Judge Arnold Rosenfield met privately with both sides Wednesday and said they appeared to be nowhere near agreement on the appropriate resolution for the case.

"Each side has stated their position," Rosenfield said upon returning to the bench. "They are not compatible at this point."

Rosenfield said he suggested a disposition with "restorative aspects" to it and ordered both sides to consider it before returning to court March 19.

An attorney for the victim said she was unsure if the woman would approve of a settlement involving restorative justice, a jail alternative that requires a defendant to apologize directly to the victim, repair damage and make public presentations about a crime.

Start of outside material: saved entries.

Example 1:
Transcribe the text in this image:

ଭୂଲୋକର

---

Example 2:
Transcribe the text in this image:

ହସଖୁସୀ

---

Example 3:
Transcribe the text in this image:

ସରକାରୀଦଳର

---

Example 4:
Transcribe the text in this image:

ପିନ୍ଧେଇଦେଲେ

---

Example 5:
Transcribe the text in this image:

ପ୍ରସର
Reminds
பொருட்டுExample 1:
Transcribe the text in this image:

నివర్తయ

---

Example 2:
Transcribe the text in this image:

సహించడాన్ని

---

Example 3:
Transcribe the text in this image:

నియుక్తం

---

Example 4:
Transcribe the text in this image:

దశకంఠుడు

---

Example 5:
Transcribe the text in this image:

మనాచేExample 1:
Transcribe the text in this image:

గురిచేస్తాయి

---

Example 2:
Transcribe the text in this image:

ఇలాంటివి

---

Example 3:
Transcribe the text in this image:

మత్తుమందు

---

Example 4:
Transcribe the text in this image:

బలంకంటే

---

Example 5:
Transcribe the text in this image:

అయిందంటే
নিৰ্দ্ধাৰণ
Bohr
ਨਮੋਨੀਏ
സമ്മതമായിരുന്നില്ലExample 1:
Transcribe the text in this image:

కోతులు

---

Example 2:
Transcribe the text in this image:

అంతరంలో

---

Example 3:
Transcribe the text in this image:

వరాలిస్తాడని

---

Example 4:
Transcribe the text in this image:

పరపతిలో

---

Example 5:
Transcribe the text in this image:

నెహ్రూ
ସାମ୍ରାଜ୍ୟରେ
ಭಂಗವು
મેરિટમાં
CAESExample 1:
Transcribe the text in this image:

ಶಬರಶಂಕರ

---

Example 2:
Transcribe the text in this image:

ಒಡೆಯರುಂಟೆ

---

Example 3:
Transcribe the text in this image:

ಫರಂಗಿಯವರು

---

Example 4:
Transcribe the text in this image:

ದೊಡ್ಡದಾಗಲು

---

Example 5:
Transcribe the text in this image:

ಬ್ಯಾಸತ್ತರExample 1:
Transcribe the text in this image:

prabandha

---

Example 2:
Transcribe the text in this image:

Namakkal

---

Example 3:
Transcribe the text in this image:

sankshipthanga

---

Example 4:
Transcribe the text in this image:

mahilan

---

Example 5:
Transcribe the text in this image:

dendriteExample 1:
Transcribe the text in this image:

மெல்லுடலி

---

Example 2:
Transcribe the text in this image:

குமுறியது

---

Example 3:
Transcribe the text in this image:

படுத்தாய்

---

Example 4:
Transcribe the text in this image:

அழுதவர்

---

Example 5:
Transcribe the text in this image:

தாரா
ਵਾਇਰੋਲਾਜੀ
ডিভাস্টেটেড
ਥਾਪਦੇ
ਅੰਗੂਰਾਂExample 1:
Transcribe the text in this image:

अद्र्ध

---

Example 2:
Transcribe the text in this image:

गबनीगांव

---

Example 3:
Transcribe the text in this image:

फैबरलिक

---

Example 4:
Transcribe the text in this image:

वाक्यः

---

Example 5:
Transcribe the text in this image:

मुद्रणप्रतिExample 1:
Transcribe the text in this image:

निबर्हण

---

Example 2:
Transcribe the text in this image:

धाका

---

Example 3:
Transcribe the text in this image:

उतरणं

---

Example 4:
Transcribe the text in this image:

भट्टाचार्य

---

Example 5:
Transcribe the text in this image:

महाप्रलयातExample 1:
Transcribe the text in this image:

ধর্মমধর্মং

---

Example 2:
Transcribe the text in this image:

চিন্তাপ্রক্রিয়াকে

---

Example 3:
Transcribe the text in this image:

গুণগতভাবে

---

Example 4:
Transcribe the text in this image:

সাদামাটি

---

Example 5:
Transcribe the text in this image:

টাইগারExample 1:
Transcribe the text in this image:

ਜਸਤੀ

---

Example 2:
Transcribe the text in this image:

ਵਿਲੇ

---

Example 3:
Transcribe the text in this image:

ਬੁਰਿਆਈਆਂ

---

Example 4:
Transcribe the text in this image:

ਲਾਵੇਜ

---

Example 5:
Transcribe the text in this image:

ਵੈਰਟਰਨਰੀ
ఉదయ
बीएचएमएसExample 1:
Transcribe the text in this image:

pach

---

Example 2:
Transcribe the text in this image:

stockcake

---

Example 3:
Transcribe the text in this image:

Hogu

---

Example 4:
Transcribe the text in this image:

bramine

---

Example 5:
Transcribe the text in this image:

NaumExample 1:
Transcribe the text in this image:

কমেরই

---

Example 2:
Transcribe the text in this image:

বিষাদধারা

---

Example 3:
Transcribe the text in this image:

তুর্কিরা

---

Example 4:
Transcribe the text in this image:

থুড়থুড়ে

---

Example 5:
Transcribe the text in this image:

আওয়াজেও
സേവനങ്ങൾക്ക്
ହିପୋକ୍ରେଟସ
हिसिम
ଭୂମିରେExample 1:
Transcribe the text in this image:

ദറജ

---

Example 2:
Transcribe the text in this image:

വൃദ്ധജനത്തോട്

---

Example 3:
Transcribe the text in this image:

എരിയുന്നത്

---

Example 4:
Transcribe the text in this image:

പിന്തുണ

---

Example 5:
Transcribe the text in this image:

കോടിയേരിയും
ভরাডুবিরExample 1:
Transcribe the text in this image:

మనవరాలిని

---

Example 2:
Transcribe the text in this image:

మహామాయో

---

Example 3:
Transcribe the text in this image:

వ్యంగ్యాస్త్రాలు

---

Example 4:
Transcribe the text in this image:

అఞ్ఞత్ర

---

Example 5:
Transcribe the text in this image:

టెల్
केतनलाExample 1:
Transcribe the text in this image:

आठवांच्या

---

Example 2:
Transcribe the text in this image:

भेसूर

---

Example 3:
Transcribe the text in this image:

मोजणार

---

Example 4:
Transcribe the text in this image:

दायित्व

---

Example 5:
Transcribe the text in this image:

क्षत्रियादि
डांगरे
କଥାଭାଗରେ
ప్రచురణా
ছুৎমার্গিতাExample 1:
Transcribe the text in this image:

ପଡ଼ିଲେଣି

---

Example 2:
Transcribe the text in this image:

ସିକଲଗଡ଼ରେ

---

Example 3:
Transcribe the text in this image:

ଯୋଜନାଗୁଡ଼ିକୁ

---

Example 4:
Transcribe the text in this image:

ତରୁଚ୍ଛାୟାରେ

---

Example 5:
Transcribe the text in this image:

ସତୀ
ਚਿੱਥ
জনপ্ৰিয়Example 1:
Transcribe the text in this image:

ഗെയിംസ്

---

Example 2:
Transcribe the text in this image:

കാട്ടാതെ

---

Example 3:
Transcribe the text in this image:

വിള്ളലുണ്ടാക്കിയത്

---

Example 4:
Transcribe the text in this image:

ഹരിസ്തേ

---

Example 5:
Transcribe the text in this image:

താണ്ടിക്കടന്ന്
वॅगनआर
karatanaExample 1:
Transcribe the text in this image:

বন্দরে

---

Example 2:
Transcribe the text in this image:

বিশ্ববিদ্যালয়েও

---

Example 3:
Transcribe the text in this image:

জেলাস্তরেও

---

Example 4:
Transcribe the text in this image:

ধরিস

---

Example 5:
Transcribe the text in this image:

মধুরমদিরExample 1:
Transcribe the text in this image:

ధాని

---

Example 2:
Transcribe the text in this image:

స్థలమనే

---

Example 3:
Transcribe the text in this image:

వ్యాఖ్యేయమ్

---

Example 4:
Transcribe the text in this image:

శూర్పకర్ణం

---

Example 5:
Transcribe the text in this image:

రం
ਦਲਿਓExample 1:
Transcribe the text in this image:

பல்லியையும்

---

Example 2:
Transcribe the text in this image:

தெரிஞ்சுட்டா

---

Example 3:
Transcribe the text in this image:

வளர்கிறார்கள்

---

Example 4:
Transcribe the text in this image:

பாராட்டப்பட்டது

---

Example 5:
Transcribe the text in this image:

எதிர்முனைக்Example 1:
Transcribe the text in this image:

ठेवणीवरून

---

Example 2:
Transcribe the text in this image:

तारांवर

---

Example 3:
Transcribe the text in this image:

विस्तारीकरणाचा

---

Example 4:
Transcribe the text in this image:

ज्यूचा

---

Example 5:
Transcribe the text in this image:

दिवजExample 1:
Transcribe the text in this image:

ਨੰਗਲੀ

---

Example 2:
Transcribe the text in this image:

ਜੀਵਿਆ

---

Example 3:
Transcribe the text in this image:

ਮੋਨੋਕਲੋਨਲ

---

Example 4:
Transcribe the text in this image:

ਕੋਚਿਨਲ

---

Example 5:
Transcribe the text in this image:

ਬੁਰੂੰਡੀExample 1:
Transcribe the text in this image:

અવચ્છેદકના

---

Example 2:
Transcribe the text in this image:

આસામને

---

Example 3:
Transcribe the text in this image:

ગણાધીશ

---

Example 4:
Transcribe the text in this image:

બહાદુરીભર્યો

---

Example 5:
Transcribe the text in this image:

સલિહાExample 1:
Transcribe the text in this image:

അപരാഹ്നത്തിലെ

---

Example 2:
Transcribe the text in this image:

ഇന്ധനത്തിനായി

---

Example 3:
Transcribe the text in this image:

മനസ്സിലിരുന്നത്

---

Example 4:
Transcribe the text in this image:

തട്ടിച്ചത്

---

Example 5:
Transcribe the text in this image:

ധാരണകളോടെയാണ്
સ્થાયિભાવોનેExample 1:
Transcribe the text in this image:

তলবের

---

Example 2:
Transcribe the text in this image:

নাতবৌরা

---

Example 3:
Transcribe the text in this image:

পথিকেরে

"I'm not sure she'd want to be in a room with him," said Rosanne Darling, who represents the victim. "She wants him to take responsibility for what he did."

Carrillo did not attend the hearing.

Joyce Blair, a supervising prosecutor for state Attorney General Kamala Harris, declined to comment as she left the courtroom with Carrillo's lawyer, Chris Andrian. They disappeared into the Sonoma County District Attorney's Office along with Darling.

Both sides have agreed not to talk about the negotiations, Andrian said when he emerged a short time later.

Darling said only that she had faith in state prosecutors and believed their position is "appropriate and warranted by the facts."

Carrillo, 32, was arrested July 13, after a woman living near West Third Street and Stony Point Road called 911 to report someone outside her window at about 3:40 a.m. She called a second time to say the person knocked on her front door, identified himself as a neighbor and ran away.

Police arrived to find Carrillo nearby, clad in just socks and underwear. He was arrested on charges of prowling and felony burglary. Officers at the time said they believed he intended to commit a sexual assault.

Carrillo bailed out of jail and remained in seclusion for the next five weeks, checking into an alcohol treatment center. Upon his return to the Board of Supervisors in August he admitted a problem with drinking.

Prosecutors in November charged him with peeking, a misdemeanor that can involve looking into someone's home or window. A felony conviction would have led to removal from office.

His lawyer has been in talks to settle the case before a scheduled April 18 trial.

Meanwhile, interim police Chief Hank Schreeder has refused to release the 911 tapes, citing the ongoing prosecution.

Blair declined to answer when asked if prosecutors would release the 911 tapes and police report.

In court Thursday, Rosenfield expressed reluctance to meet privately to discuss a settlement. The judge said he was concerned about the perception of closed-door talks in light of a Press Democrat editorial calling for transparency.

Also, he said he didn't want to jeopardize Carrillo's fair trial rights.

But Rosenfield agreed to talk with both sides in a hallway after Andrian argued private discussions with judges were customary in reaching agreements.

"I don't think we should be treated differently," Andrian said in open court.